■ Exercise details
Put the lines of the records into a JSON list of strings, one string per line and no blank lines, from the first line of the records through the line containing "hiilijalanjäljen sekä tavat, joilla sitä", both included.

■ Recorded information
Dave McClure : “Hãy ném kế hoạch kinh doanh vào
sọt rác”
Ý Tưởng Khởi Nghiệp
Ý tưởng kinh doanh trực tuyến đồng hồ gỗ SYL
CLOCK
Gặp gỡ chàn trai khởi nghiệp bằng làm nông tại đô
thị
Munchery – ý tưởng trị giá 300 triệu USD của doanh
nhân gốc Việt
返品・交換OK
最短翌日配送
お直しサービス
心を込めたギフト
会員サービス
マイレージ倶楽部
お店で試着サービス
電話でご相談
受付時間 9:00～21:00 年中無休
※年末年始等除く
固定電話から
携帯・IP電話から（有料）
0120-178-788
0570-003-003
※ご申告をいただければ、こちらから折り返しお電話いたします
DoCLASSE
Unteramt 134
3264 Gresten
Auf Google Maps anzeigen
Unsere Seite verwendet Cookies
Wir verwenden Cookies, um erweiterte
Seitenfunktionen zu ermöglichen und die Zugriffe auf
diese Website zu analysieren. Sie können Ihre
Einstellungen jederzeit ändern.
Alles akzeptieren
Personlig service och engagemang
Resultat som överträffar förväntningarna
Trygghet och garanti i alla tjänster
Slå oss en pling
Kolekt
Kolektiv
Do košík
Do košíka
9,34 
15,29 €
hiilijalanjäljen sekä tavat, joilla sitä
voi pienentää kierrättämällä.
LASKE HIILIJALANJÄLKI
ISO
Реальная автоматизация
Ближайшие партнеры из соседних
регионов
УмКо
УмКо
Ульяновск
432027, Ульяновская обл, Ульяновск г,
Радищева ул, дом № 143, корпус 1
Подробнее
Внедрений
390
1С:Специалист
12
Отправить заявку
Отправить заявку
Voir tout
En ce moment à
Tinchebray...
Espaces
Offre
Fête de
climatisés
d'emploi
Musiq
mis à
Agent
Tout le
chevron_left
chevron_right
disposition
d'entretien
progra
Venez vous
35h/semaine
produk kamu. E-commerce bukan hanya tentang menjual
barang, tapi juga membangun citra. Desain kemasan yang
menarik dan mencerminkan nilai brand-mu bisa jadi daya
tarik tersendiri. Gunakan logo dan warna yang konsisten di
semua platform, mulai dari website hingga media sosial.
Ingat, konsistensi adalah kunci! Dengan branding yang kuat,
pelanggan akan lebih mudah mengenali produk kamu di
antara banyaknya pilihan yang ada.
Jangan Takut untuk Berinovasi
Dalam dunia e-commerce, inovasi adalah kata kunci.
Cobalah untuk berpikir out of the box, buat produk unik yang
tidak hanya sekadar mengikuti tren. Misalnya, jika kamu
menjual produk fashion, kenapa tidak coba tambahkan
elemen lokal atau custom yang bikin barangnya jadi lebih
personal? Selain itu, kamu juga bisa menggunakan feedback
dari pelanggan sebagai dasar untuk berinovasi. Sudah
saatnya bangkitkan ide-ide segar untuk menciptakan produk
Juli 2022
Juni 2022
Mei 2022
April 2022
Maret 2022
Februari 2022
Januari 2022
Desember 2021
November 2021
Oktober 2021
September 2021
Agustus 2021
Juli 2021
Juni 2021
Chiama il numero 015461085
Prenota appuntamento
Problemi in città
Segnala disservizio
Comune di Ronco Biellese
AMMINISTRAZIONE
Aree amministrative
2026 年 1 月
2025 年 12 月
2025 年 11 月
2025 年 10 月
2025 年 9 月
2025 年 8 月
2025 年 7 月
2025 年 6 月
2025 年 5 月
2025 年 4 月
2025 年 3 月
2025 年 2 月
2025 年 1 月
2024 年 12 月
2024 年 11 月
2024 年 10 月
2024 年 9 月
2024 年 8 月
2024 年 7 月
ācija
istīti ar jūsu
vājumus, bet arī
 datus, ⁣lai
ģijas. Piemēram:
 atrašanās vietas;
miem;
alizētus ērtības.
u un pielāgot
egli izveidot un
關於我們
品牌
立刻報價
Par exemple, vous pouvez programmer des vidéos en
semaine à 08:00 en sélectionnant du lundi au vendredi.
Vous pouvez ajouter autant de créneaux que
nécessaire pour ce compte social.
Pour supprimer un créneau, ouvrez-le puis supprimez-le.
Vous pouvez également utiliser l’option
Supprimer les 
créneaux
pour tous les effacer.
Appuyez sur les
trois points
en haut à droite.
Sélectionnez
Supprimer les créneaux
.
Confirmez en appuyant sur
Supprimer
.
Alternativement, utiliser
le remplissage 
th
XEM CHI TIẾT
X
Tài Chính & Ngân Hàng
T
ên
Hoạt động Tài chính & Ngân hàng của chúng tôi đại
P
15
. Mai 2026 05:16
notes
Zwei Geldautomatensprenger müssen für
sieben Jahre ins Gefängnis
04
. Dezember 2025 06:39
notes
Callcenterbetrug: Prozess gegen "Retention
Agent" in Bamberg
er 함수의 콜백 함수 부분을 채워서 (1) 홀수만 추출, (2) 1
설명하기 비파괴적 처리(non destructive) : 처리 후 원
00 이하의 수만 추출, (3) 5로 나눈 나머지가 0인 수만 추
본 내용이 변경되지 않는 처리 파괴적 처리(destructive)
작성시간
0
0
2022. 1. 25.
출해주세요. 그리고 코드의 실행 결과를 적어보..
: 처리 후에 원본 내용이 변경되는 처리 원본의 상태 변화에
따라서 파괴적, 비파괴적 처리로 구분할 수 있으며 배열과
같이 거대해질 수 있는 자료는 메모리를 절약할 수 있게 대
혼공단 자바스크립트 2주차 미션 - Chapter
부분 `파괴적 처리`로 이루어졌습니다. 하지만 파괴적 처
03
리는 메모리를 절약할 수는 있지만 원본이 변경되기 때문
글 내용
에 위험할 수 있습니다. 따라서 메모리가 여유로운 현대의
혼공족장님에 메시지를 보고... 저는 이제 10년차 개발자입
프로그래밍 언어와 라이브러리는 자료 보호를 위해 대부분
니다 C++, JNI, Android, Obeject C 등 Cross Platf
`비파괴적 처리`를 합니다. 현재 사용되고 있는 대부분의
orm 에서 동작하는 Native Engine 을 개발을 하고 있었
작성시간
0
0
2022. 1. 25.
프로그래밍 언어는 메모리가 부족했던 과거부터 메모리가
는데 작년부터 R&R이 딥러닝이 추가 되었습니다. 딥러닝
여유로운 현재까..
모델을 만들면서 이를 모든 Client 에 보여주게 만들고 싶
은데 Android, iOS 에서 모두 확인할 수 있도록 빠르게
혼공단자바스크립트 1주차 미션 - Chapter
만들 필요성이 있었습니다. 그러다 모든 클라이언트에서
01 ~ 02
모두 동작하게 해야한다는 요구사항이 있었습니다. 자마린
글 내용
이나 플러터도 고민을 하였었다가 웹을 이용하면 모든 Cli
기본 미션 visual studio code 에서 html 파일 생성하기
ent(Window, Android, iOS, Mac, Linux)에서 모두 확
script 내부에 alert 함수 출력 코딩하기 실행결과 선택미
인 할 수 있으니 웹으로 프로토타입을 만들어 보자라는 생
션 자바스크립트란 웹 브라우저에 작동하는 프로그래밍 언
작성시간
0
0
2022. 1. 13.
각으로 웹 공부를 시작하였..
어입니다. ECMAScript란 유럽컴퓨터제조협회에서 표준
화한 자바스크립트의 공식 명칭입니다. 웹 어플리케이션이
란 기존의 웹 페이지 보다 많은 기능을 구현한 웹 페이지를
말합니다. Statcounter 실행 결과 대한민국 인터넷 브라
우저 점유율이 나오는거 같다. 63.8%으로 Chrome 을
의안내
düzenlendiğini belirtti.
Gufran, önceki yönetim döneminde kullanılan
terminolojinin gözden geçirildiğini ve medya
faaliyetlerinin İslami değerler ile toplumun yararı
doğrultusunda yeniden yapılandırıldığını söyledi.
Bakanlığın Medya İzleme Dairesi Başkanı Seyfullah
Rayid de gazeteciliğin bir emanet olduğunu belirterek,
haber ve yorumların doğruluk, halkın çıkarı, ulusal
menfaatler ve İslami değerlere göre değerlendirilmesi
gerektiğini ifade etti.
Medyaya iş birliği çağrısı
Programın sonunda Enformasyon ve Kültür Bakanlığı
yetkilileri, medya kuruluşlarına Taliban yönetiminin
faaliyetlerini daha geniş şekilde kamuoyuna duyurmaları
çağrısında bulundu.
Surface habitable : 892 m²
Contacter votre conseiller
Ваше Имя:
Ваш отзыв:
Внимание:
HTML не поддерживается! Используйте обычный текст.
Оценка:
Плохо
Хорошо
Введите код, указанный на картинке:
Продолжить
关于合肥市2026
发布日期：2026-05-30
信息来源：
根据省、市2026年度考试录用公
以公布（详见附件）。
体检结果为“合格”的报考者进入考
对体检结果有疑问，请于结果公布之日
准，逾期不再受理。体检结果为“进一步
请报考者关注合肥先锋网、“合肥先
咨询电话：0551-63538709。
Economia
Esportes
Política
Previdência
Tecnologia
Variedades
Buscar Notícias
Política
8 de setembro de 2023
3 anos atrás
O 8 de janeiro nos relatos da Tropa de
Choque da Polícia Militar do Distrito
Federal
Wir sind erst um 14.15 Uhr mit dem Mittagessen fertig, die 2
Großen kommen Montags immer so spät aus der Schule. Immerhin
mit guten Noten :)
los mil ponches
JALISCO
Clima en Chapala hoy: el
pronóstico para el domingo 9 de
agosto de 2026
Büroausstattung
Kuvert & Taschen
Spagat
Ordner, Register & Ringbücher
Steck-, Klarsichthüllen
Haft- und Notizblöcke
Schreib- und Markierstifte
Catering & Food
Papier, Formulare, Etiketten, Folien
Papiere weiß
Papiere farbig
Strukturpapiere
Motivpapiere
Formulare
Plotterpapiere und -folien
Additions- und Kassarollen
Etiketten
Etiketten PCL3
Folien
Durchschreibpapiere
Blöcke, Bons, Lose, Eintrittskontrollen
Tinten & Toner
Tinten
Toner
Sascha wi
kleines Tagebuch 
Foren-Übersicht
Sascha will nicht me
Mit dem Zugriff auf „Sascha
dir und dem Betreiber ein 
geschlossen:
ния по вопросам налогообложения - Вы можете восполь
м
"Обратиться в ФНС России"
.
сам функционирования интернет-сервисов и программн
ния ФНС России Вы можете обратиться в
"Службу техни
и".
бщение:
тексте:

■ Answer space
[
  "Dave McClure : “Hãy ném kế hoạch kinh doanh vào",
  "sọt rác”",
  "Ý Tưởng Khởi Nghiệp",
  "Ý tưởng kinh doanh trực tuyến đồng hồ gỗ SYL",
  "CLOCK",
  "Gặp gỡ chàn trai khởi nghiệp bằng làm nông tại đô",
  "thị",
  "Munchery – ý tưởng trị giá 300 triệu USD của doanh",
  "nhân gốc Việt",
  "返品・交換OK",
  "最短翌日配送",
  "お直しサービス",
  "心を込めたギフト",
  "会員サービス",
  "マイレージ倶楽部",
  "お店で試着サービス",
  "電話でご相談",
  "受付時間 9:00～21:00 年中無休",
  "※年末年始等除く",
  "固定電話から",
  "携帯・IP電話から（有料）",
  "0120-178-788",
  "0570-003-003",
  "※ご申告をいただければ、こちらから折り返しお電話いたします",
  "DoCLASSE",
  "Unteramt 134",
  "3264 Gresten",
  "Auf Google Maps anzeigen",
  "Unsere Seite verwendet Cookies",
  "Wir verwenden Cookies, um erweiterte",
  "Seitenfunktionen zu ermöglichen und die Zugriffe auf",
  "diese Website zu analysieren. Sie können Ihre",
  "Einstellungen jederzeit ändern.",
  "Alles akzeptieren",
  "Personlig service och engagemang",
  "Resultat som överträffar förväntningarna",
  "Trygghet och garanti i alla tjänster",
  "Slå oss en pling",
  "Kolekt",
  "Kolektiv",
  "Do košík",
  "Do košíka",
  "9,34 ",
  "15,29 €",
  "hiilijalanjäljen sekä tavat, joilla sitä"
]